* [Extracted entries]
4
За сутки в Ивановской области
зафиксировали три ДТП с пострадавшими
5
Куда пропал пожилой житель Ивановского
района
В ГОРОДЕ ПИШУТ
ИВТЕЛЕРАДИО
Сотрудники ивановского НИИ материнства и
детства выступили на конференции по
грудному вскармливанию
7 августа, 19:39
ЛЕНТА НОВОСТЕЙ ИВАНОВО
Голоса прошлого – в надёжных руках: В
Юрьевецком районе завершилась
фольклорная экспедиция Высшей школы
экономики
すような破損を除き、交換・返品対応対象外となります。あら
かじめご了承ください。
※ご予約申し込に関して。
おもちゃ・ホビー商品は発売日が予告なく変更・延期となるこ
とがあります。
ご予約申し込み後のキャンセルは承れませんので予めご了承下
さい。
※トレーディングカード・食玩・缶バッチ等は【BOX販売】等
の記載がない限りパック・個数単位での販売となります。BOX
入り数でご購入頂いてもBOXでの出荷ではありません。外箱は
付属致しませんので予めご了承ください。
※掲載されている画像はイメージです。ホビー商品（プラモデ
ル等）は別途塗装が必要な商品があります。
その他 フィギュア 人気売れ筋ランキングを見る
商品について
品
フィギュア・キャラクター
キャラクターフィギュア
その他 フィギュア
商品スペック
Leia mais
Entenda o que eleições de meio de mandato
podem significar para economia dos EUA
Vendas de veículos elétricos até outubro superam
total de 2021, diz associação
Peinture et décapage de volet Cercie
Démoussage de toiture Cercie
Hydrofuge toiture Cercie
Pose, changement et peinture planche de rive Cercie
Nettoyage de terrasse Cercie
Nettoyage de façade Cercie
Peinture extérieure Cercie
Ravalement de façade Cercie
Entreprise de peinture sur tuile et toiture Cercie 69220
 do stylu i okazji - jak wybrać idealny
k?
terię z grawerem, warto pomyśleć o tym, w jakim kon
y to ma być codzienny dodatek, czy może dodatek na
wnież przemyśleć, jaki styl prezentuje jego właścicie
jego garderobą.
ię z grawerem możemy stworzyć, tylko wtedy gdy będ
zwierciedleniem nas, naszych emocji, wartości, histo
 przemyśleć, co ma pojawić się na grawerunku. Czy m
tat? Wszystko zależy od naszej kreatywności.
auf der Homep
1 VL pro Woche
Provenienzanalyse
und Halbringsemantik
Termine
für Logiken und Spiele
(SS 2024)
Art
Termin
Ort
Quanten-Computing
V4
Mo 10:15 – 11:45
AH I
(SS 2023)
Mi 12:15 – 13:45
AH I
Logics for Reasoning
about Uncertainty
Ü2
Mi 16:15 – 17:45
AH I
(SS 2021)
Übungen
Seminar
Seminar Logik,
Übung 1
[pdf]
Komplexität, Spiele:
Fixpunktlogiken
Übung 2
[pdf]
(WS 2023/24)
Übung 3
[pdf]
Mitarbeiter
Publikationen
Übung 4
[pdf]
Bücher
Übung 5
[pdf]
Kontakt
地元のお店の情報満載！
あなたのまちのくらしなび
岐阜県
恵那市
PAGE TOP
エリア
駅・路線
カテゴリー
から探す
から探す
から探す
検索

* [What needs to be done] Every entry above should be transcribed exactly and in full.

* [Result of the exercise]
4
За сутки в Ивановской области
зафиксировали три ДТП с пострадавшими
5
Куда пропал пожилой житель Ивановского
района
В ГОРОДЕ ПИШУТ
ИВТЕЛЕРАДИО
Сотрудники ивановского НИИ материнства и
детства выступили на конференции по
грудному вскармливанию
7 августа, 19:39
ЛЕНТА НОВОСТЕЙ ИВАНОВО
Голоса прошлого – в надёжных руках: В
Юрьевецком районе завершилась
фольклорная экспедиция Высшей школы
экономики
すような破損を除き、交換・返品対応対象外となります。あら
かじめご了承ください。
※ご予約申し込に関して。
おもちゃ・ホビー商品は発売日が予告なく変更・延期となるこ
とがあります。
ご予約申し込み後のキャンセルは承れませんので予めご了承下
さい。
※トレーディングカード・食玩・缶バッチ等は【BOX販売】等
の記載がない限りパック・個数単位での販売となります。BOX
入り数でご購入頂いてもBOXでの出荷ではありません。外箱は
付属致しませんので予めご了承ください。
※掲載されている画像はイメージです。ホビー商品（プラモデ
ル等）は別途塗装が必要な商品があります。
その他 フィギュア 人気売れ筋ランキングを見る
商品について
品
フィギュア・キャラクター
キャラクターフィギュア
その他 フィギュア
商品スペック
Leia mais
Entenda o que eleições de meio de mandato
podem significar para economia dos EUA
Vendas de veículos elétricos até outubro superam
total de 2021, diz associação
Peinture et décapage de volet Cercie
Démoussage de toiture Cercie
Hydrofuge toiture Cercie
Pose, changement et peinture planche de rive Cercie
Nettoyage de terrasse Cercie
Nettoyage de façade Cercie
Peinture extérieure Cercie
Ravalement de façade Cercie
Entreprise de peinture sur tuile et toiture Cercie 69220
 do stylu i okazji - jak wybrać idealny
k?
terię z grawerem, warto pomyśleć o tym, w jakim kon
y to ma być codzienny dodatek, czy może dodatek na
wnież przemyśleć, jaki styl prezentuje jego właścicie
jego garderobą.
ię z grawerem możemy stworzyć, tylko wtedy gdy będ
zwierciedleniem nas, naszych emocji, wartości, histo
 przemyśleć, co ma pojawić się na grawerunku. Czy m
tat? Wszystko zależy od naszej kreatywności.
auf der Homep
1 VL pro Woche
Provenienzanalyse
und Halbringsemantik
Termine
für Logiken und Spiele
(SS 2024)
Art
Termin
Ort
Quanten-Computing
V4
Mo 10:15 – 11:45
AH I
(SS 2023)
Mi 12:15 – 13:45
AH I
Logics for Reasoning
about Uncertainty
Ü2
Mi 16:15 – 17:45
AH I
(SS 2021)
Übungen
Seminar
Seminar Logik,
Übung 1
[pdf]
Komplexität, Spiele:
Fixpunktlogiken
Übung 2
[pdf]
(WS 2023/24)
Übung 3
[pdf]
Mitarbeiter
Publikationen
Übung 4
[pdf]
Bücher
Übung 5
[pdf]
Kontakt
地元のお店の情報満載！
あなたのまちのくらしなび
岐阜県
恵那市
PAGE TOP
エリア
駅・路線
カテゴリー
から探す
から探す
から探す
検索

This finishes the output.